Was that the real reason Savelli dismissed him? ”
He stood back with the papers arranged and sank back down beside Constance, who was gazing at them. They looked like a bizarre kind of star, with everyone and everything emanating from a central point—Elena.
“It doesn’t make her the murderer,” Constance said slowly. “But you are right that everything seems to connect to her, stem from her. In fact, rather than being the perpetrator, she has to be the motive. Someone killed Savelli for Elena.”
“With or without her knowledge,” Solomon said.
He frowned, dragging his fingers through his short hair, then bent and picked up the abandoned paper with their notes on Sebastian Kellar.
“Except for him. He knew Savelli and his wife but was not involved with them. If he hadn’t talked to you, been so close to your wine, we wouldn’t even have considered him. ”

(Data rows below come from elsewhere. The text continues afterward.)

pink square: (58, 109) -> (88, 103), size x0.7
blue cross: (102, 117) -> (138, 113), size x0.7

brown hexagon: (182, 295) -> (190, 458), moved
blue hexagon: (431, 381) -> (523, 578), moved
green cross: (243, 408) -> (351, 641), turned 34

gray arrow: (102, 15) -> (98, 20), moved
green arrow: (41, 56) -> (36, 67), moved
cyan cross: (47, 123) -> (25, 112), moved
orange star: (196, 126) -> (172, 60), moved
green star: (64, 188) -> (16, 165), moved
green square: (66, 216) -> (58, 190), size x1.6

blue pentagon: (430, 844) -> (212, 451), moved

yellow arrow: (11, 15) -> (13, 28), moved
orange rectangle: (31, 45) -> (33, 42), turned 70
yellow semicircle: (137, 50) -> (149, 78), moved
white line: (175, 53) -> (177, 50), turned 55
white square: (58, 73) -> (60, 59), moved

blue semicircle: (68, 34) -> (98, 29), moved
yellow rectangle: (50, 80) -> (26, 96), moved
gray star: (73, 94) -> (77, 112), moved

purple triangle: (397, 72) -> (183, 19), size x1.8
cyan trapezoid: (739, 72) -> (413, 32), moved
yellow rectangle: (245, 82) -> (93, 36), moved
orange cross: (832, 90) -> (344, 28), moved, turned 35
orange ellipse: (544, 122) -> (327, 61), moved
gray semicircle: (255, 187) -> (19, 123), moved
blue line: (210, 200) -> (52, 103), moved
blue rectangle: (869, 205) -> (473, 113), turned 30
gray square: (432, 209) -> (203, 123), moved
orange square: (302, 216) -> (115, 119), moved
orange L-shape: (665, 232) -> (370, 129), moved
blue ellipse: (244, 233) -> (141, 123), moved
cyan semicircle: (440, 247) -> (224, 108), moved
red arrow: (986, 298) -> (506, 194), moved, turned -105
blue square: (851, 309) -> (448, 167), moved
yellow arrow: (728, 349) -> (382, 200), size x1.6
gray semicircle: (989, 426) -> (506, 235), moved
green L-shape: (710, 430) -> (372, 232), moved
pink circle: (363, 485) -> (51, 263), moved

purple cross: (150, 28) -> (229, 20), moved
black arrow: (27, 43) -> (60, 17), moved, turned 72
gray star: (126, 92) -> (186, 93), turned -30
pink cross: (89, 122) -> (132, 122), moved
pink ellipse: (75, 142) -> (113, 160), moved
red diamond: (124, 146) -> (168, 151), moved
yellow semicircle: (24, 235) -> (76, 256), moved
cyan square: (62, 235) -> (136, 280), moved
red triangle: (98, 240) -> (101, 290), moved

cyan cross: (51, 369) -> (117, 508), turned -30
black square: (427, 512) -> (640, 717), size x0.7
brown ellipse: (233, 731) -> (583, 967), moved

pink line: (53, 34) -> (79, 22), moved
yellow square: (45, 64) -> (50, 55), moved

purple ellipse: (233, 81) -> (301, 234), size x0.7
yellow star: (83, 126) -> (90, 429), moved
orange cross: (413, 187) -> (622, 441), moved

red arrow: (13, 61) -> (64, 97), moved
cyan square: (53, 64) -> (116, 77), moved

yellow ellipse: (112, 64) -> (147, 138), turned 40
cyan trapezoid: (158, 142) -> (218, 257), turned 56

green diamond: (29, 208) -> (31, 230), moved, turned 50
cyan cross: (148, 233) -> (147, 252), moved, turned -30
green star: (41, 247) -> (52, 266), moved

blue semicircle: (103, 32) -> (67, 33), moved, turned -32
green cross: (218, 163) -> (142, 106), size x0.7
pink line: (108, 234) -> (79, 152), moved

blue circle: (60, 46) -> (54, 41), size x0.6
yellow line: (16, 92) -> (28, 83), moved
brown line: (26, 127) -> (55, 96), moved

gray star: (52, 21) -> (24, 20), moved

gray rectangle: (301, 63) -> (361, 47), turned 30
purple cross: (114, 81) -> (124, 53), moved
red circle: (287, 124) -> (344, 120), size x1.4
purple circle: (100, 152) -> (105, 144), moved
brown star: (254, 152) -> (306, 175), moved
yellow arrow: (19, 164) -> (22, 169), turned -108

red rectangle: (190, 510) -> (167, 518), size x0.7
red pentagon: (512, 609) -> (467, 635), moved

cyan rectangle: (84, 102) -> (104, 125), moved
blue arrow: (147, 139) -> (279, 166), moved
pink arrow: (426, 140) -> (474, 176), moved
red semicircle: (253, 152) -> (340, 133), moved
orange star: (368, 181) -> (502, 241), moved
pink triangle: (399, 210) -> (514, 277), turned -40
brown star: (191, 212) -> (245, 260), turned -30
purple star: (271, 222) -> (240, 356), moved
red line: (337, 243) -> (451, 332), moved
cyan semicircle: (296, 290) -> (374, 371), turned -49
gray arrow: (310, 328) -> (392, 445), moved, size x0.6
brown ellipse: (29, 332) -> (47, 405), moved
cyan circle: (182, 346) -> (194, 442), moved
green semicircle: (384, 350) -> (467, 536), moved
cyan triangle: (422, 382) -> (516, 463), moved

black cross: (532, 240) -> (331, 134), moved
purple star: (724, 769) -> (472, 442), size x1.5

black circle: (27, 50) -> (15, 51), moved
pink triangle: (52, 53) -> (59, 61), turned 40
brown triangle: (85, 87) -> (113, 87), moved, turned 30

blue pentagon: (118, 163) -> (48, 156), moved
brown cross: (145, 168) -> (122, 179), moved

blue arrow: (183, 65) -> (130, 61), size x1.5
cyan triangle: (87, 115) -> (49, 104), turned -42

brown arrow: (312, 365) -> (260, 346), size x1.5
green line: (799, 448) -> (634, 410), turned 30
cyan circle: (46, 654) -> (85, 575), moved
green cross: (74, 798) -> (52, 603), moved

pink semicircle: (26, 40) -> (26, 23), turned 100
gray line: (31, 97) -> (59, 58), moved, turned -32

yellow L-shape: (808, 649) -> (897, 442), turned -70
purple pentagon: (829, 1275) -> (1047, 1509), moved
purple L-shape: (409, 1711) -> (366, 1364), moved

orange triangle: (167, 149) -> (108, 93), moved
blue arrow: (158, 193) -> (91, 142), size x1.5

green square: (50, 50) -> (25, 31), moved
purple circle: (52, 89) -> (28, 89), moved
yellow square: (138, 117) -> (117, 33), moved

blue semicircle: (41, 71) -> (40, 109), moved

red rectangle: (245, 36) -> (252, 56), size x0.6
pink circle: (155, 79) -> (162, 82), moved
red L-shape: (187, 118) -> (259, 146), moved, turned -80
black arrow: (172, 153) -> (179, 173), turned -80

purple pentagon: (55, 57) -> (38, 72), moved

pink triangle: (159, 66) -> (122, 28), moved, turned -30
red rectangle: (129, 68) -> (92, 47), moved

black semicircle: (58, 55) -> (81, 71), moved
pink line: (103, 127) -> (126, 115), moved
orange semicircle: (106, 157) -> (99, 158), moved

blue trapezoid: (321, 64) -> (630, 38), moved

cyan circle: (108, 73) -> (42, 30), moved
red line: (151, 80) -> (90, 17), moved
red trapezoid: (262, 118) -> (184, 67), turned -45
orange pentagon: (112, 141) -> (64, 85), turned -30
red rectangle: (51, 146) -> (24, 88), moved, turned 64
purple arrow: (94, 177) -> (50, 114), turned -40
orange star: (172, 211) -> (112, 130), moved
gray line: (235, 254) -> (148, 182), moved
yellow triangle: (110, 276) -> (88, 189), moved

“Then we can rule him out?”
“If the murder was about Elena and hurt.”
“And he is not a political assassin,” Constance pointed out.
“There is no evidence of that, just the speculation of our fevered imaginations, which seem to have taken us back to the days of the Borgias.”
Constance said, “Elena spoke of Giusti as in the past. I really don’t think they were having an affair. In which case, why would Giusti kill Savelli now?”
“Because of the street attack? Because he had had enough? Remember, they used to be friends. There is the hurt of betrayal between them. And if we can believe Bianca, Giusti was rowing from the back of Palazzo Savelli that night.”
Constance shifted impatiently, bumping her hip against Solomon’s.
“If this is right, if Elena is at the center of this maelstrom of feeling… I don’t think she’s aware of it.
I don’t believe she has affairs with anyone, not Giusti and certainly not Premarin or Rossi.
It gets us no further forward. At least until we talk to Giusti again. ”
Solomon glanced at the window. There was plenty of daylight left, although the sky was clouding over. “I could go and see him now.” He didn’t want to leave Constance again. And besides… “But it might be better if we could both be there. We work better together.”
She snuggled against him. “We do, don’t we?” she said complacently. “We could send him a note, invite him to call.”
Solomon regarded her, taking in the bruised eyes and the obvious exhaustion of her body, weighing her condition against the urgency of finding and arresting the murderer. “In the morning,” he said reluctantly. “When we are fresher and you, hopefully, will be even stronger.”
“I might be able to eat solid food tomorrow,” she said hopefully, and his lips tightened in fresh fury.